• [Dataset entries]
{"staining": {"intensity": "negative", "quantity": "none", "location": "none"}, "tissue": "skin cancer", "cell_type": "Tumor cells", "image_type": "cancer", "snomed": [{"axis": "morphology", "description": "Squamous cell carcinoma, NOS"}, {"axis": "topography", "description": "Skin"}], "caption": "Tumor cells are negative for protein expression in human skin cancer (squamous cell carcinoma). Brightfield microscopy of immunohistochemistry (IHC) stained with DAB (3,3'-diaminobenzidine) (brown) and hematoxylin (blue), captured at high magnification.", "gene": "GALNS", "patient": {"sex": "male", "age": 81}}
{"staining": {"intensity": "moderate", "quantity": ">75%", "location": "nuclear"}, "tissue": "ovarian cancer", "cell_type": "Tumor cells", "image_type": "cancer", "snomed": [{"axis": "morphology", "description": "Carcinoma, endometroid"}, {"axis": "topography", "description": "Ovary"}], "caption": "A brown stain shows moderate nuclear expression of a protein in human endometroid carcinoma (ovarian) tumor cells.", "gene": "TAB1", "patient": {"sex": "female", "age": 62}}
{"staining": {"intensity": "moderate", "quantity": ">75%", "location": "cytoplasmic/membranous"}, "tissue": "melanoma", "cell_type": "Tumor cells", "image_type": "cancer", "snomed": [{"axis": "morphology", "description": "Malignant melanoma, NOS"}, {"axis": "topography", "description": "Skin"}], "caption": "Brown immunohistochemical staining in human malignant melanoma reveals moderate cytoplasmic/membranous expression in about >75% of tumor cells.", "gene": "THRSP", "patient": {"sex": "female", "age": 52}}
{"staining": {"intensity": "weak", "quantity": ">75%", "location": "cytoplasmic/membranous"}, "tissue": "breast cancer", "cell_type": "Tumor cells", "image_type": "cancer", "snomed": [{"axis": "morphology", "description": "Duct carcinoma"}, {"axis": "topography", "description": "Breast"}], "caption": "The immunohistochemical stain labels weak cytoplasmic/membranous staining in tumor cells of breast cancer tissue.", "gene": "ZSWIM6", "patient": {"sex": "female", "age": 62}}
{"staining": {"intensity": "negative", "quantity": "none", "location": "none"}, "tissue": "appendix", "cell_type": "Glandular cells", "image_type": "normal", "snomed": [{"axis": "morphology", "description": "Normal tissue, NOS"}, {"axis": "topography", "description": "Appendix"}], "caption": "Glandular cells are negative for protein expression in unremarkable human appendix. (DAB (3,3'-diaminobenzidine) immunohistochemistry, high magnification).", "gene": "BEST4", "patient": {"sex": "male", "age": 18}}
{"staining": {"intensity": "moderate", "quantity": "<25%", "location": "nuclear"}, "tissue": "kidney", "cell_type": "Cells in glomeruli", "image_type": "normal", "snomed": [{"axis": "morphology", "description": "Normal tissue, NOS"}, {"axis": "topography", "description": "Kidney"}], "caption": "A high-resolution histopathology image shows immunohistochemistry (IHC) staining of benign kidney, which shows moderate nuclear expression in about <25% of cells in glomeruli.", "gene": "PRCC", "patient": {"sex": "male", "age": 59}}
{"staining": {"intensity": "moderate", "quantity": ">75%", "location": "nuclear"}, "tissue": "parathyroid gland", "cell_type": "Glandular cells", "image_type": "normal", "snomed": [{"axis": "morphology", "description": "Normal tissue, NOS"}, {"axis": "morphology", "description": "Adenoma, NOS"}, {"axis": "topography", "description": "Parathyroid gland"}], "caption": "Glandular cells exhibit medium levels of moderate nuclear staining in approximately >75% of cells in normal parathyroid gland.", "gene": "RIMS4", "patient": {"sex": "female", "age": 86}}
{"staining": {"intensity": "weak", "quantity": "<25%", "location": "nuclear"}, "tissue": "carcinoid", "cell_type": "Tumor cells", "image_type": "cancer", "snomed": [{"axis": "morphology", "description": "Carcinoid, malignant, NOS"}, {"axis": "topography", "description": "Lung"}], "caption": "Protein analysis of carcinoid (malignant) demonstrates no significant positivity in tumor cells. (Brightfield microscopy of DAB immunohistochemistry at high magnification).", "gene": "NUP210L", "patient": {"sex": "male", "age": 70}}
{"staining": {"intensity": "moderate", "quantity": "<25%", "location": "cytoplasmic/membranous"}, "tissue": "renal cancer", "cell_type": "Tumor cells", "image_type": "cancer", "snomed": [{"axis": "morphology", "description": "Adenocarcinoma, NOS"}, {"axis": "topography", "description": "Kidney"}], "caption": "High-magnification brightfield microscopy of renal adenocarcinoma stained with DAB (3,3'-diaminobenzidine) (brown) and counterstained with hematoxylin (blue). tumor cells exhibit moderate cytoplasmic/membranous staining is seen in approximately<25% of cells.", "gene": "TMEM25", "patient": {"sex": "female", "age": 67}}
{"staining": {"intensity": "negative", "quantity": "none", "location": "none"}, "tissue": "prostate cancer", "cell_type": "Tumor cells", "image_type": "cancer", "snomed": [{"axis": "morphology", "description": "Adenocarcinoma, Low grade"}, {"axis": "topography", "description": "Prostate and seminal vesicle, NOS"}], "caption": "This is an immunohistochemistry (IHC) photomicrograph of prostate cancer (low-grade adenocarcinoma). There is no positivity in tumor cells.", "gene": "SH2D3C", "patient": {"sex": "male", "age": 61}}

• [Your objective]
Find and copy each line above holding "Glandular".

• [Response]
{"staining": {"intensity": "negative", "quantity": "none", "location": "none"}, "tissue": "appendix", "cell_type": "Glandular cells", "image_type": "normal", "snomed": [{"axis": "morphology", "description": "Normal tissue, NOS"}, {"axis": "topography", "description": "Appendix"}], "caption": "Glandular cells are negative for protein expression in unremarkable human appendix. (DAB (3,3'-diaminobenzidine) immunohistochemistry, high magnification).", "gene": "BEST4", "patient": {"sex": "male", "age": 18}}
{"staining": {"intensity": "moderate", "quantity": ">75%", "location": "nuclear"}, "tissue": "parathyroid gland", "cell_type": "Glandular cells", "image_type": "normal", "snomed": [{"axis": "morphology", "description": "Normal tissue, NOS"}, {"axis": "morphology", "description": "Adenoma, NOS"}, {"axis": "topography", "description": "Parathyroid gland"}], "caption": "Glandular cells exhibit medium levels of moderate nuclear staining in approximately >75% of cells in normal parathyroid gland.", "gene": "RIMS4", "patient": {"sex": "female", "age": 86}}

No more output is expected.